→ **EXERCISE DETAILS**
Could you return the data that follows exactly, minus the images?

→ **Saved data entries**
:::::

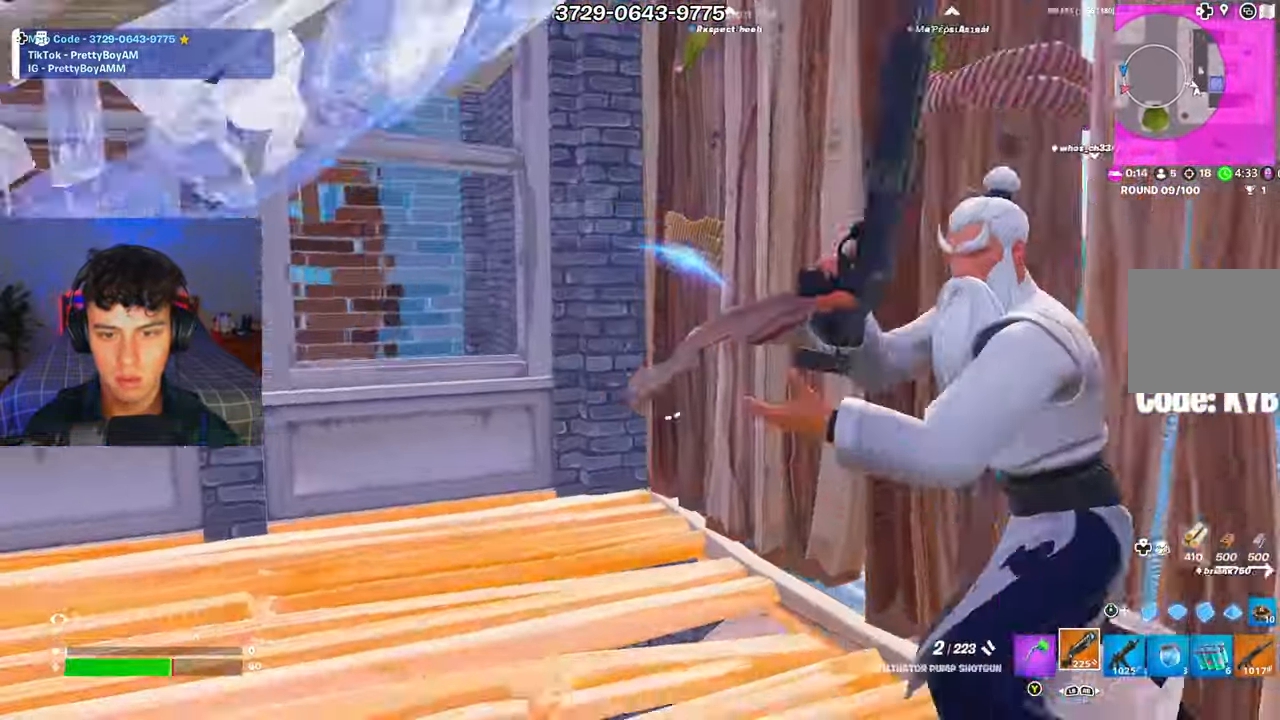
{"buttons": [], "left_stick": "right", "right_stick": "center", "events": [[83, "right_stick", "up-right"], [133, "R2", "down"], [133, "right_stick", "up"], [233, "R2", "up"], [233, "left_stick", "right"], [233, "right_stick", "down-left"], [283, "R1", "down"], [367, "R1", "up"], [450, "right_stick", "center"]]}
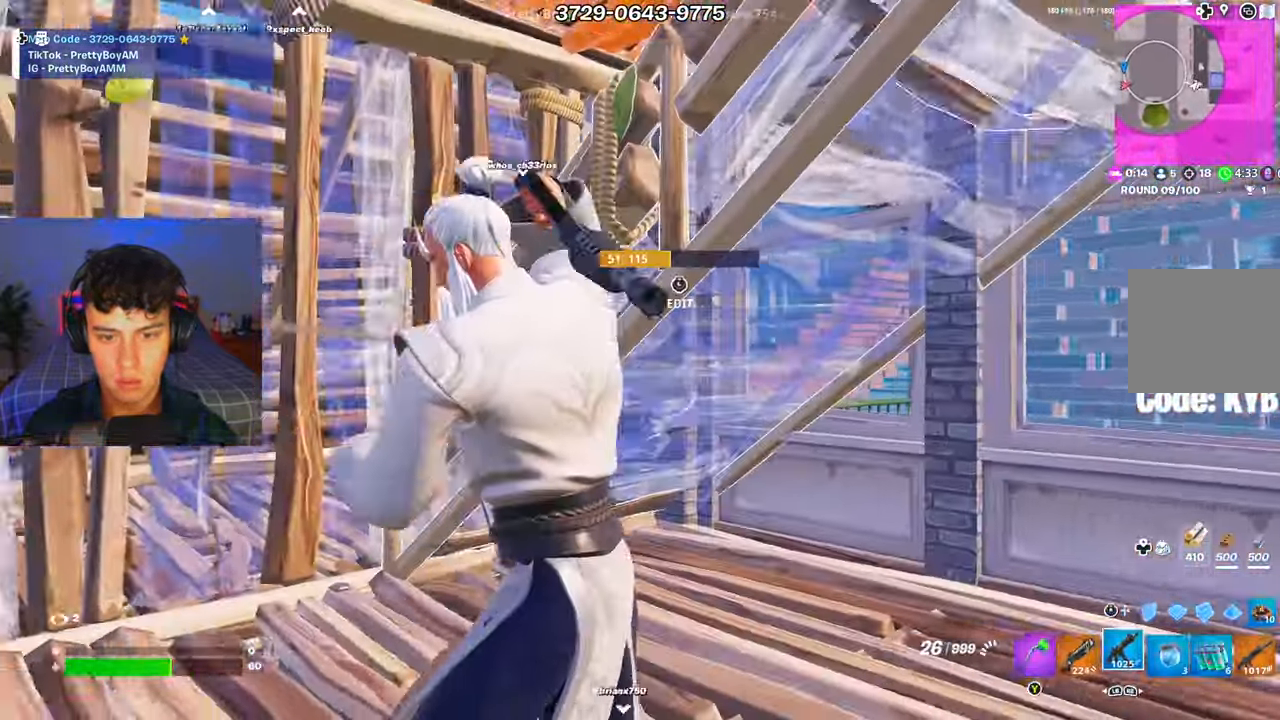
{"buttons": ["R2"], "left_stick": "right", "right_stick": "left", "events": [[100, "right_stick", "left"], [150, "R2", "down"], [367, "right_stick", "down-right"], [467, "right_stick", "left"]]}
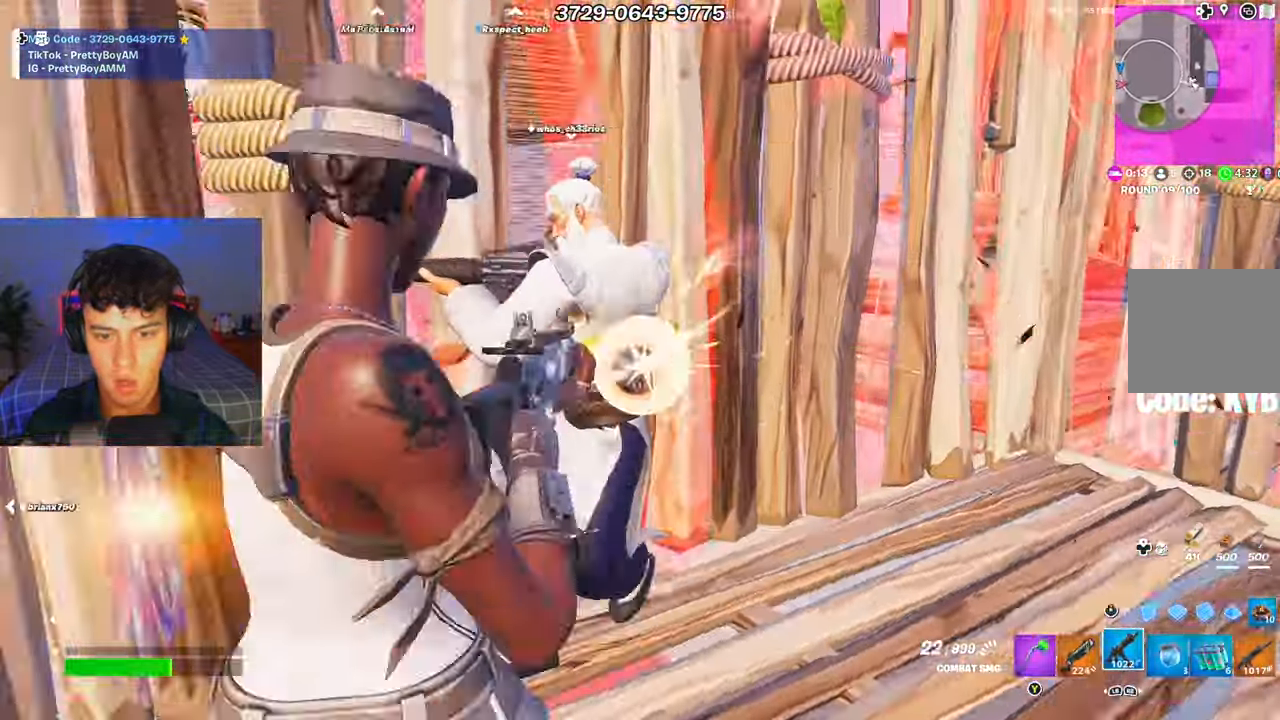
{"buttons": ["R2"], "left_stick": "down", "right_stick": "left", "events": [[83, "A", "down"], [133, "right_stick", "down"], [150, "A", "up"], [300, "left_stick", "down-right"], [317, "right_stick", "down-left"], [400, "left_stick", "down"], [467, "right_stick", "left"]]}
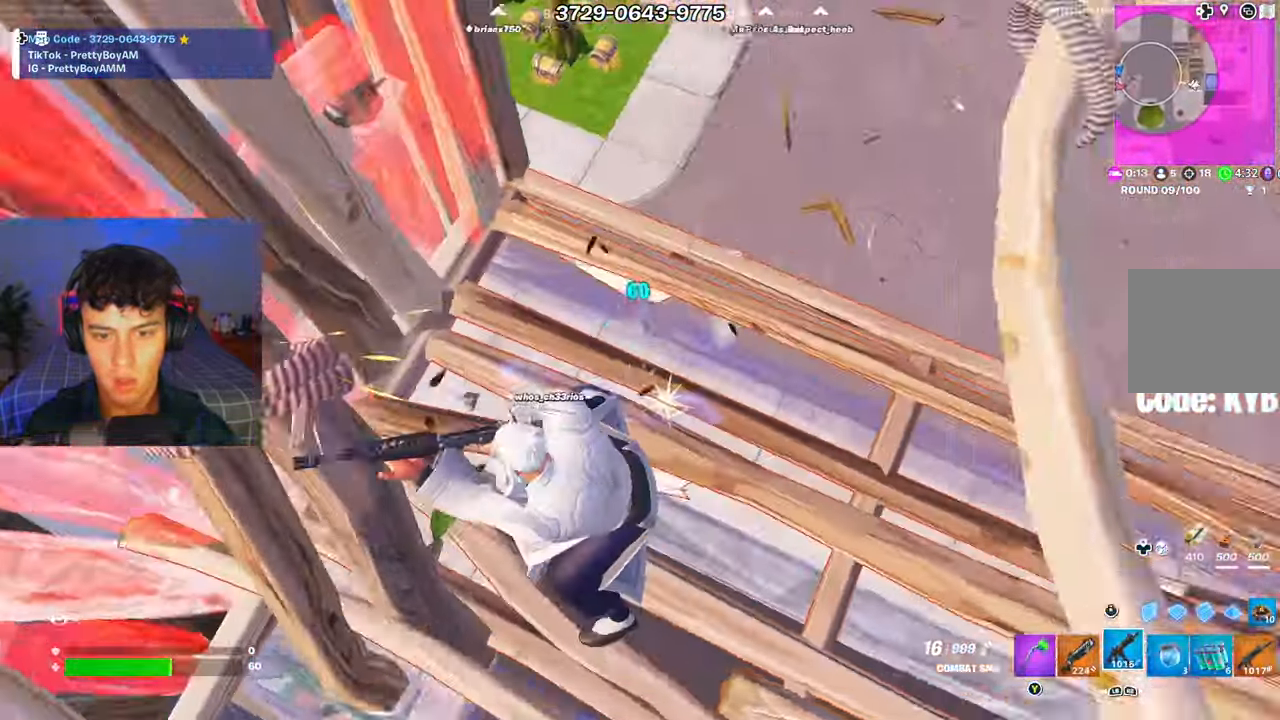
{"buttons": ["R2"], "left_stick": "down-right", "right_stick": "up-right", "events": [[17, "left_stick", "down-right"], [133, "right_stick", "up-left"], [501, "right_stick", "up-right"]]}
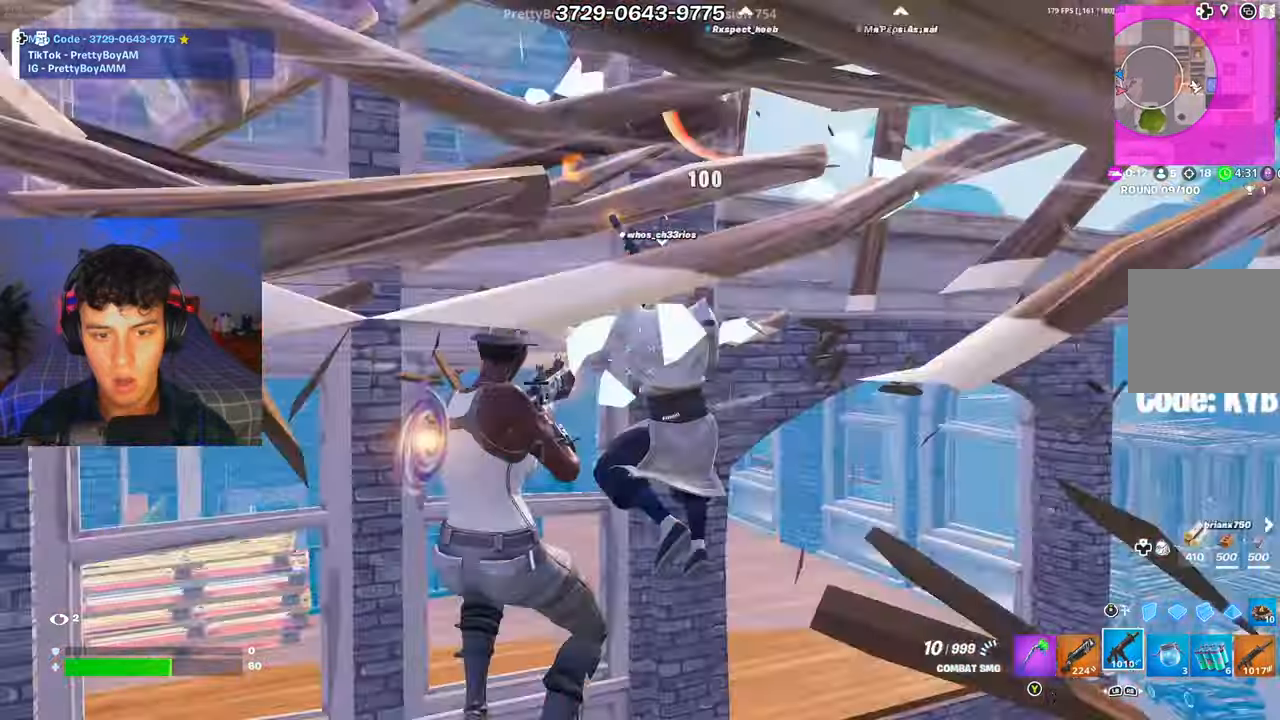
{"buttons": ["R2"], "left_stick": "down-right", "right_stick": "down-left", "events": [[16, "right_stick", "up-left"], [33, "right_stick", "down"], [116, "right_stick", "up-left"], [317, "right_stick", "down-left"]]}
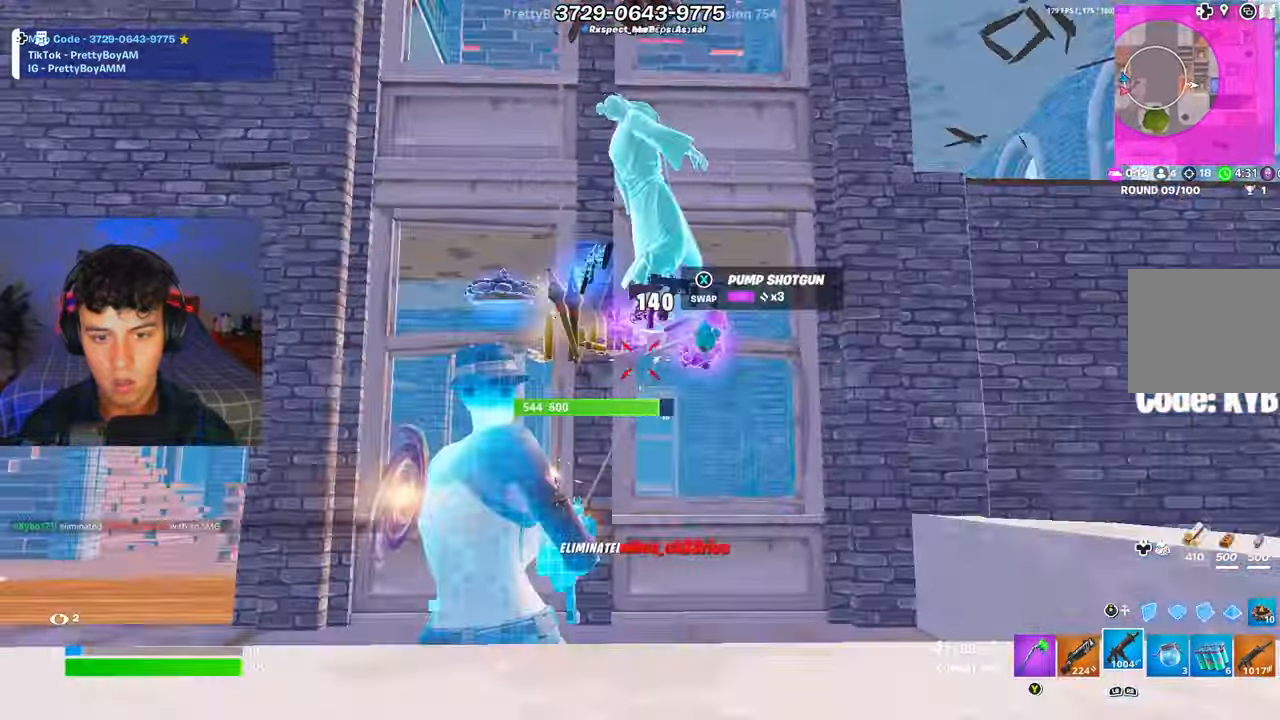
{"buttons": ["R1"], "left_stick": "up-right", "right_stick": "center", "events": [[117, "left_stick", "up-right"], [184, "R3", "down"], [200, "right_stick", "left"], [284, "R3", "up"], [350, "right_stick", "up-left"], [384, "R1", "down"], [400, "R2", "up"], [501, "right_stick", "center"]]}
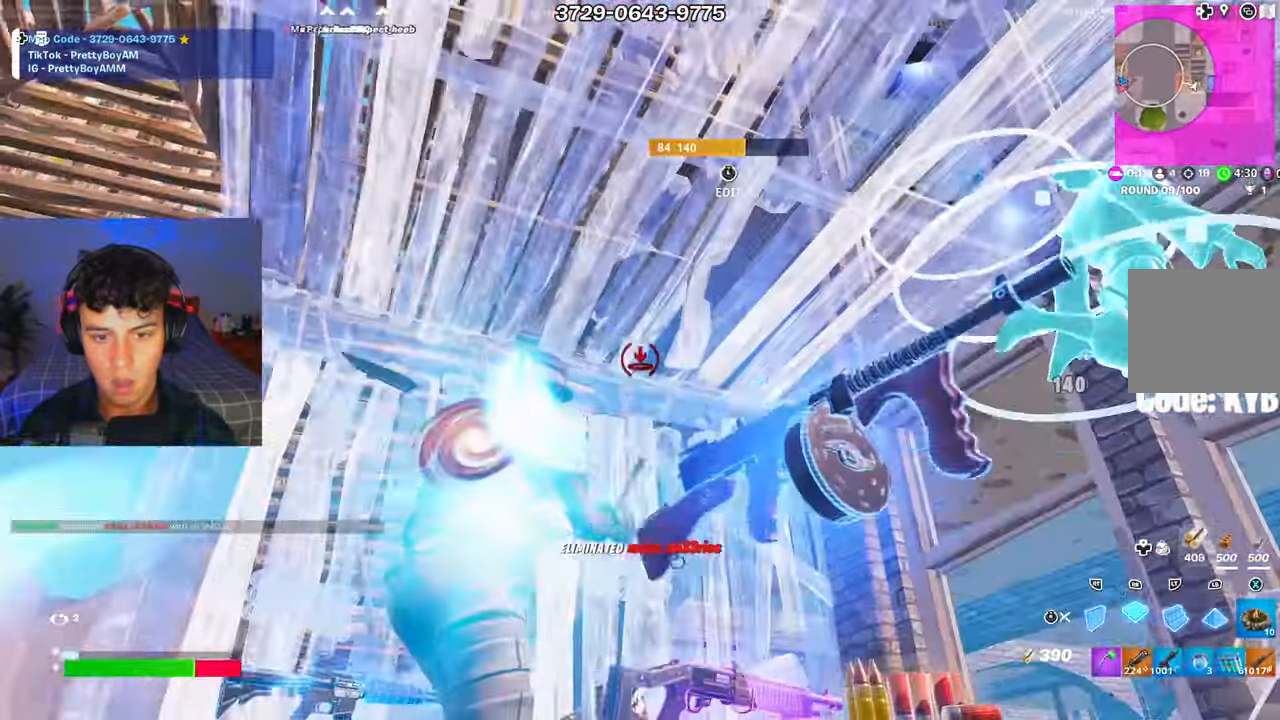
{"buttons": ["R2"], "left_stick": "down", "right_stick": "center", "events": [[16, "R1", "up"], [50, "L1", "down"], [100, "R2", "down"], [100, "right_stick", "down-left"], [116, "L1", "up"], [150, "right_stick", "left"], [183, "left_stick", "right"], [333, "left_stick", "down"], [383, "right_stick", "right"], [483, "right_stick", "center"]]}
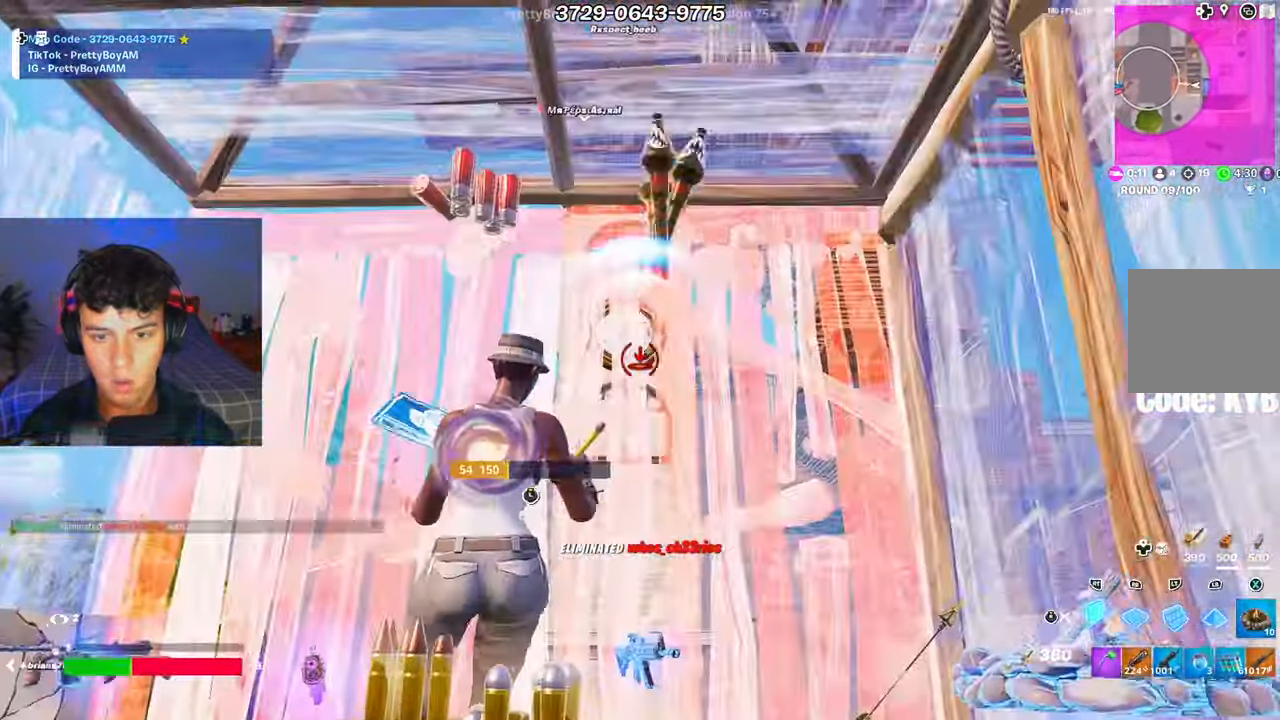
{"buttons": ["R2"], "left_stick": "left", "right_stick": "center", "events": [[117, "R1", "down"], [150, "R2", "up"], [184, "L1", "down"], [200, "left_stick", "left"], [217, "R1", "up"], [267, "L1", "up"], [300, "R2", "down"]]}
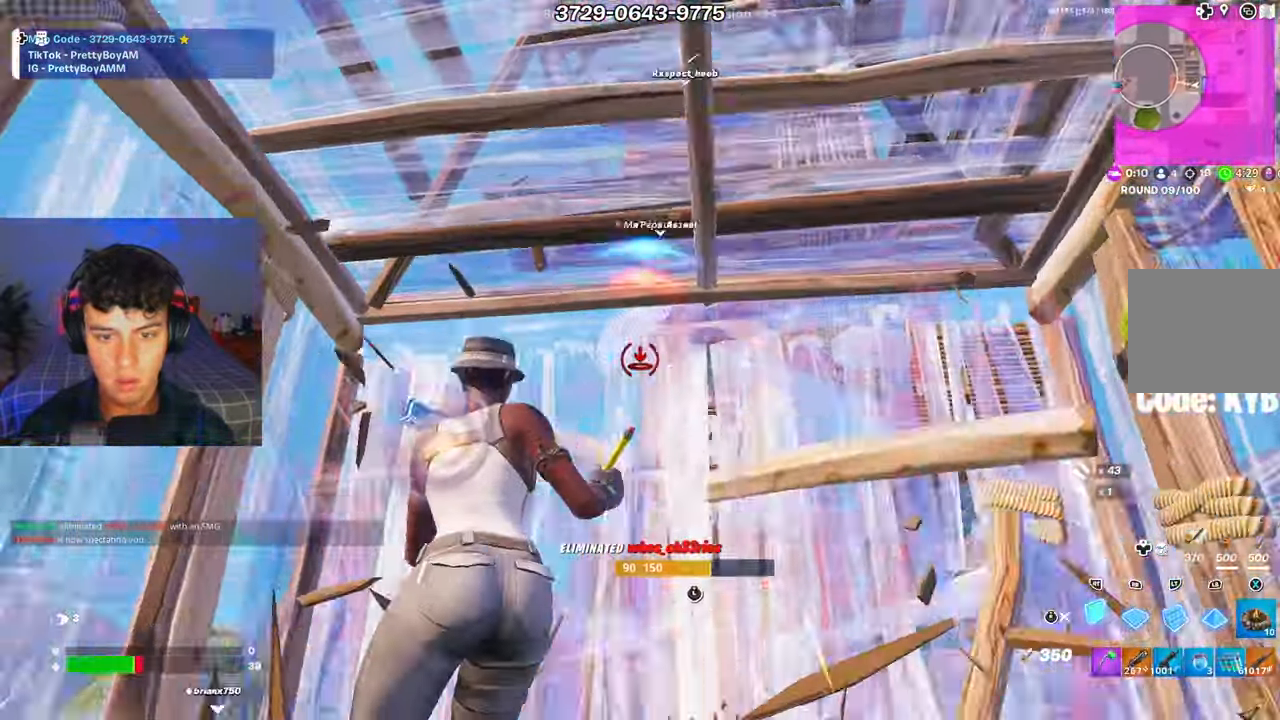
{"buttons": [], "left_stick": "right", "right_stick": "right", "events": [[16, "right_stick", "down-left"], [83, "left_stick", "right"], [83, "right_stick", "center"], [150, "R2", "up"], [166, "L2", "down"], [200, "R3", "down"], [233, "L2", "up"], [233, "right_stick", "right"], [283, "R3", "up"]]}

:::::

→ **WRITTEN RESPONSE**
{"buttons": [], "left_stick": "right", "right_stick": "center", "events": [[83, "right_stick", "up-right"], [133, "R2", "down"], [133, "right_stick", "up"], [233, "R2", "up"], [233, "left_stick", "right"], [233, "right_stick", "down-left"], [283, "R1", "down"], [367, "R1", "up"], [450, "right_stick", "center"]]}
{"buttons": ["R2"], "left_stick": "right", "right_stick": "left", "events": [[100, "right_stick", "left"], [150, "R2", "down"], [367, "right_stick", "down-right"], [467, "right_stick", "left"]]}
{"buttons": ["R2"], "left_stick": "down", "right_stick": "left", "events": [[83, "A", "down"], [133, "right_stick", "down"], [150, "A", "up"], [300, "left_stick", "down-right"], [317, "right_stick", "down-left"], [400, "left_stick", "down"], [467, "right_stick", "left"]]}
{"buttons": ["R2"], "left_stick": "down-right", "right_stick": "up-right", "events": [[17, "left_stick", "down-right"], [133, "right_stick", "up-left"], [501, "right_stick", "up-right"]]}
{"buttons": ["R2"], "left_stick": "down-right", "right_stick": "down-left", "events": [[16, "right_stick", "up-left"], [33, "right_stick", "down"], [116, "right_stick", "up-left"], [317, "right_stick", "down-left"]]}
{"buttons": ["R1"], "left_stick": "up-right", "right_stick": "center", "events": [[117, "left_stick", "up-right"], [184, "R3", "down"], [200, "right_stick", "left"], [284, "R3", "up"], [350, "right_stick", "up-left"], [384, "R1", "down"], [400, "R2", "up"], [501, "right_stick", "center"]]}
{"buttons": ["R2"], "left_stick": "down", "right_stick": "center", "events": [[16, "R1", "up"], [50, "L1", "down"], [100, "R2", "down"], [100, "right_stick", "down-left"], [116, "L1", "up"], [150, "right_stick", "left"], [183, "left_stick", "right"], [333, "left_stick", "down"], [383, "right_stick", "right"], [483, "right_stick", "center"]]}
{"buttons": ["R2"], "left_stick": "left", "right_stick": "center", "events": [[117, "R1", "down"], [150, "R2", "up"], [184, "L1", "down"], [200, "left_stick", "left"], [217, "R1", "up"], [267, "L1", "up"], [300, "R2", "down"]]}
{"buttons": [], "left_stick": "right", "right_stick": "right", "events": [[16, "right_stick", "down-left"], [83, "left_stick", "right"], [83, "right_stick", "center"], [150, "R2", "up"], [166, "L2", "down"], [200, "R3", "down"], [233, "L2", "up"], [233, "right_stick", "right"], [283, "R3", "up"]]}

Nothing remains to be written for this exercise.